Ich bin immer total durchn Wind, wenn ich so wichtige Sachen wie meinen Autoschlüssel verloren habe. Zudem noch einen Quiekquiek, der ersatzweise so richtig teuer ist. Abgesehen davon, dass es ja auch nicht so toll ist, wenn jemand anderes unser Auto aufquiekt.
Natürlich habe ich jeden Winkel im um am Haus, unterm Sofa und Sessel, hinter den Schränken, beim Supermarkt und in allen Hosen- und Manteltaschen gesucht. Selbst auf meinem Schreibtisch, wo sich das Chaos gern mal lavaartig nach allen Seiten verbreitet. Nirgendwo war der Schlüssel zu finden. Ich dachte schon, ich sehe ihn in Wirklichkeit – aber ich erkenne ich nur nicht. So, wie man den sprichwörtlichen Wald vor lauter Bäumen nicht sieht. Im nächsten Schritt sagte ich mir, dass, wenn ich nur lange und fest genug an ihn denken würde, er sich direkt vor mir materialisiert.

Ha!
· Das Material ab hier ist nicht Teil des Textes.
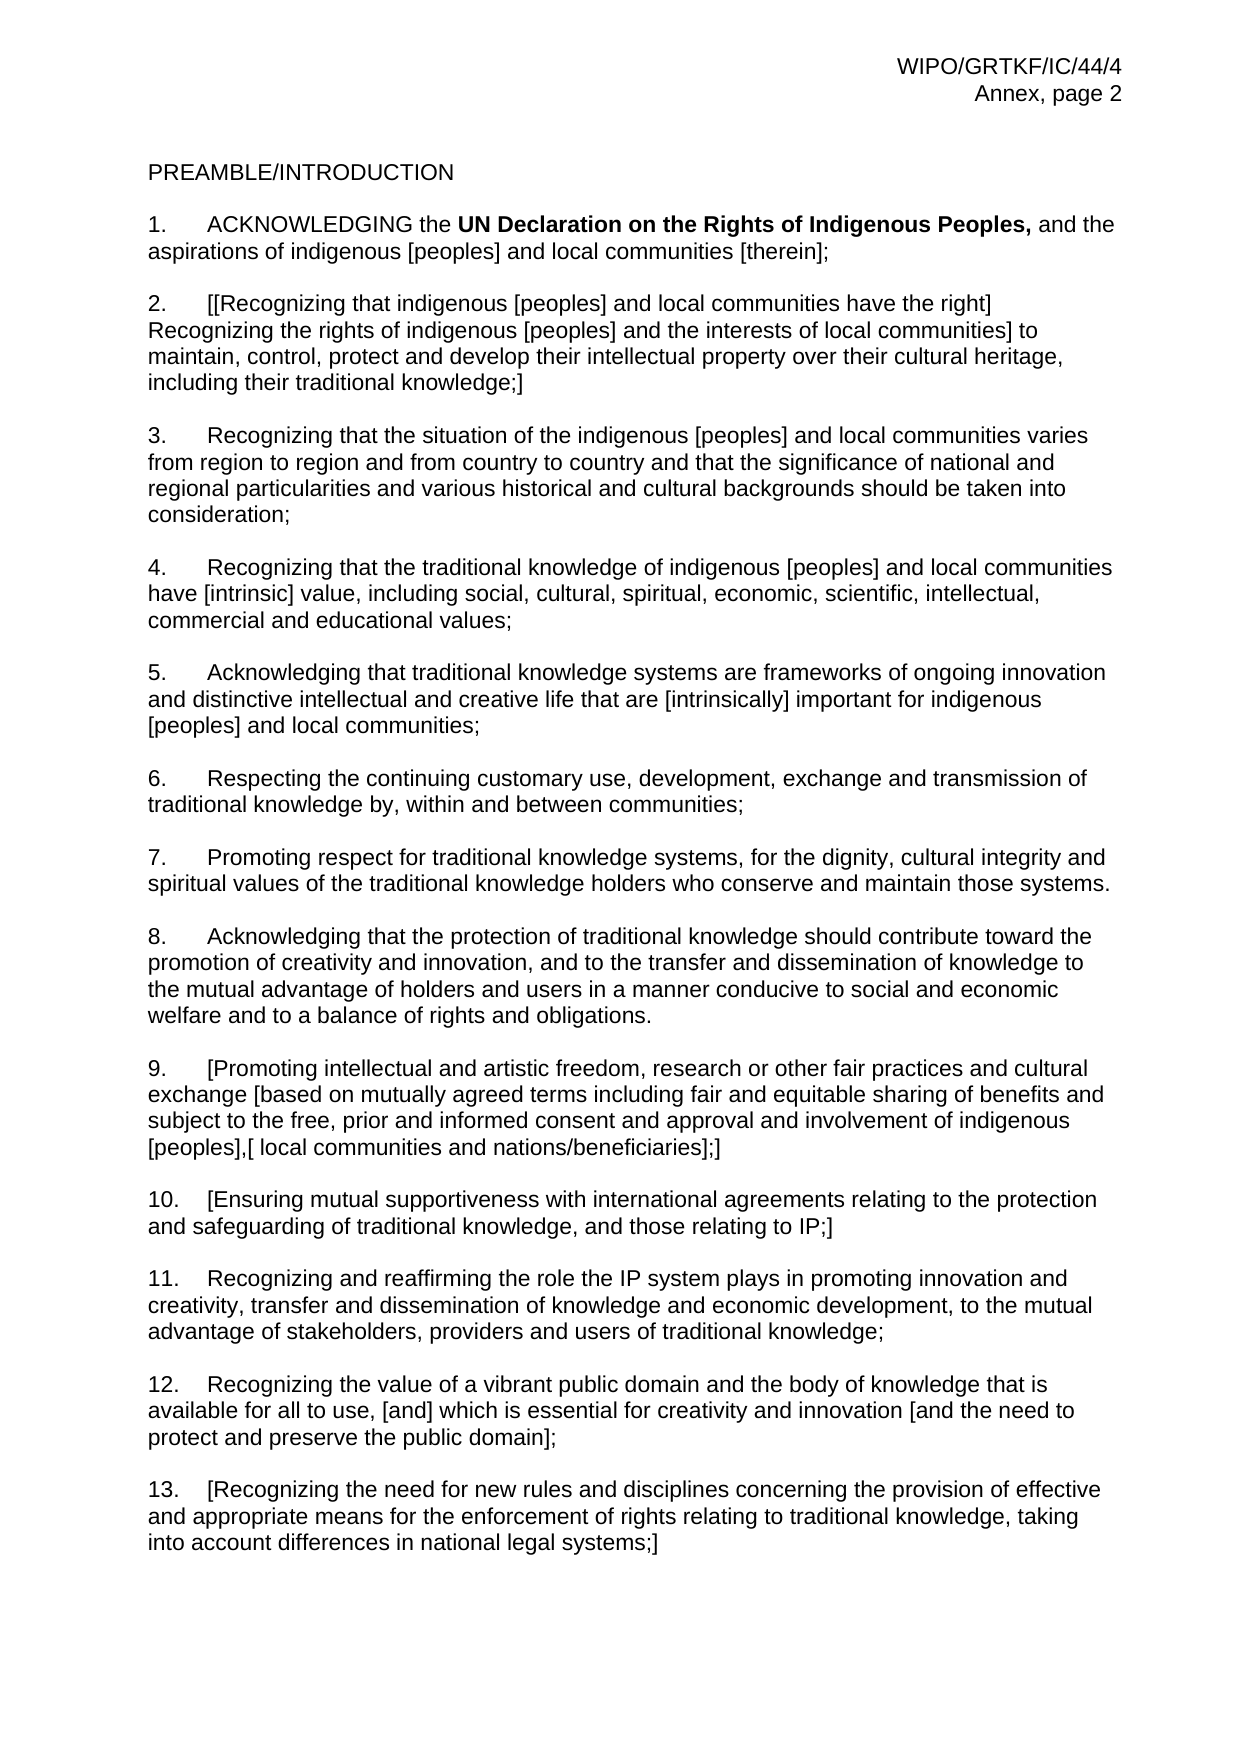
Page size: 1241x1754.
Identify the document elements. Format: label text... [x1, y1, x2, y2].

list ACKNOWLEDGING the UN Declaration on the Rights of Indigenous Peoples, and the aspirations of indigenous [peoples] and local communities [therein]; [148, 211, 1122, 264]
list [Ensuring mutual supportiveness with international agreements relating to the protection and safeguarding of traditional knowledge, and those relating to IP;] [148, 1186, 1122, 1239]
list Promoting respect for traditional knowledge systems, for the dignity, cultural integrity and spiritual values of the traditional knowledge holders who conserve and maintain those systems. [148, 844, 1122, 896]
text PREAMBLE/INTRODUCTION [148, 158, 1122, 185]
list Recognizing and reaffirming the role the IP system plays in promoting innovation and creativity, transfer and dissemination of knowledge and economic development, to the mutual advantage of stakeholders, providers and users of traditional knowledge; [148, 1265, 1122, 1344]
list Recognizing that the situation of the indigenous [peoples] and local communities varies from region to region and from country to country and that the significance of national and regional particularities and various historical and cultural backgrounds should be taken into consideration; [148, 422, 1122, 527]
list Acknowledging that traditional knowledge systems are frameworks of ongoing innovation and distinctive intellectual and creative life that are [intrinsically] important for indigenous [peoples] and local communities; [148, 659, 1122, 738]
list [Recognizing the need for new rules and disciplines concerning the provision of effective and appropriate means for the enforcement of rights relating to traditional knowledge, taking into account differences in national legal systems;] [148, 1476, 1122, 1555]
list Acknowledging that the protection of traditional knowledge should contribute toward the promotion of creativity and innovation, and to the transfer and dissemination of knowledge to the mutual advantage of holders and users in a manner conducive to social and economic welfare and to a balance of rights and obligations. [148, 923, 1122, 1028]
list [Promoting intellectual and artistic freedom, research or other fair practices and cultural exchange [based on mutually agreed terms including fair and equitable sharing of benefits and subject to the free, prior and informed consent and approval and involvement of indigenous [peoples],[ local communities and nations/beneficiaries];] [148, 1054, 1122, 1160]
list Recognizing that the traditional knowledge of indigenous [peoples] and local communities have [intrinsic] value, including social, cultural, spiritual, economic, scientific, intellectual, commercial and educational values; [148, 554, 1122, 633]
list Respecting the continuing customary use, development, exchange and transmission of traditional knowledge by, within and between communities; [148, 765, 1122, 817]
list Recognizing the value of a vibrant public domain and the body of knowledge that is available for all to use, [and] which is essential for creativity and innovation [and the need to protect and preserve the public domain]; [148, 1371, 1122, 1450]
list [[Recognizing that indigenous [peoples] and local communities have the right] Recognizing the rights of indigenous [peoples] and the interests of local communities] to maintain, control, protect and develop their intellectual property over their cultural heritage, including their traditional knowledge;] [148, 290, 1122, 396]
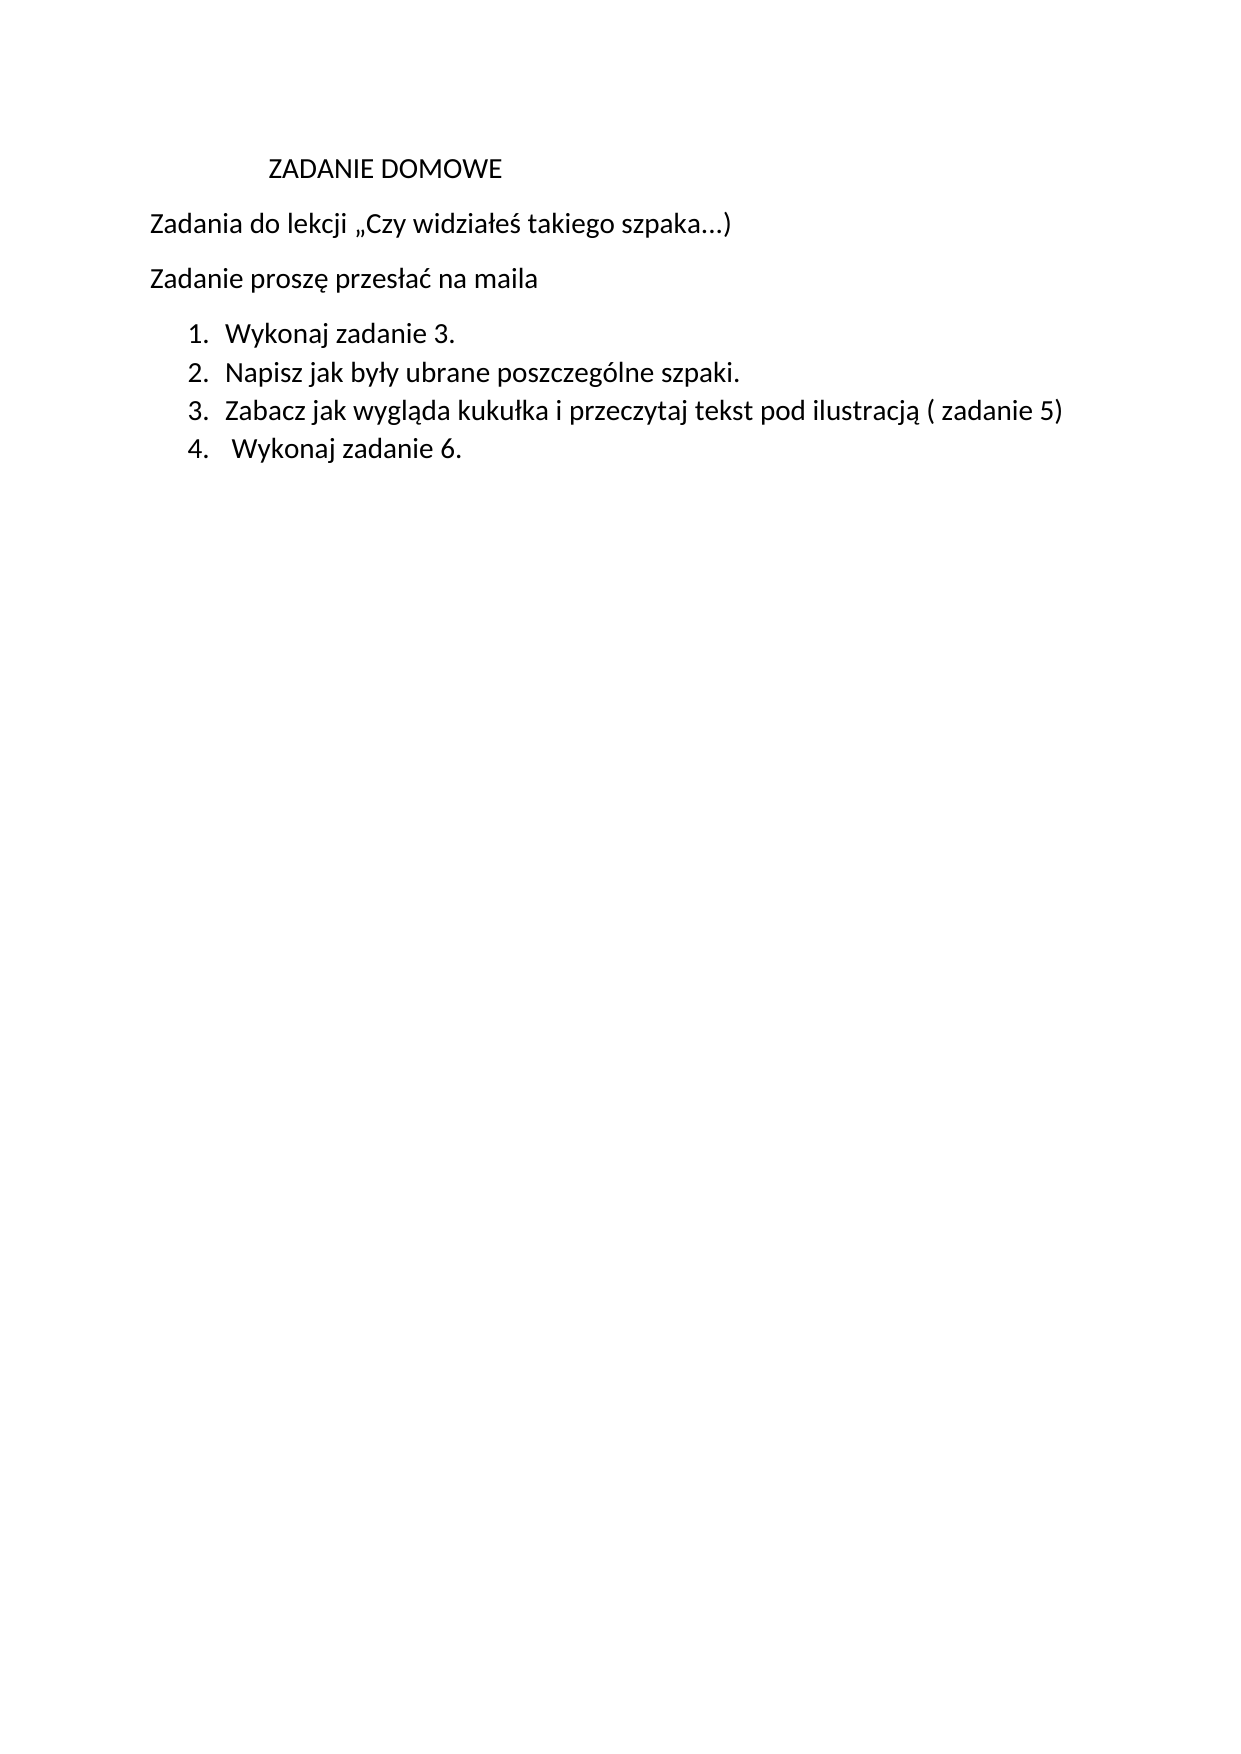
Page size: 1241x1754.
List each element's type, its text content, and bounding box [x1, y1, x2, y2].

list Zabacz jak wygląda kukułka i przeczytaj tekst pod ilustracją ( zadanie 5) [187, 392, 1090, 428]
text ZADANIE DOMOWE [150, 150, 1090, 186]
list Wykonaj zadanie 3. [187, 315, 1090, 351]
list Napisz jak były ubrane poszczególne szpaki. [187, 354, 1090, 389]
text Zadanie proszę przesłać na maila [150, 260, 1090, 296]
list Wykonaj zadanie 6. [187, 431, 1090, 466]
text Zadania do lekcji „Czy widziałeś takiego szpaka...) [150, 205, 1090, 241]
Und ich sage euch was: Genau das hat er getan! Beim allabendlichen Couchsitting (ja, wir müssen unsere Couch sitten 😉 ) blinkte plötzlich etwas unter den Sessel hervor. Ich bat meinen Liebsten, der seit drei Tagen meinen Ausnahmezustand erlebt und selbst schon das ganze Haus auf den Kopf gestellt hatte, lässig mir doch mal bitte den Schlüssel aufzuheben.

Also bitte, geht doch! Man muss nur fest dran glauben.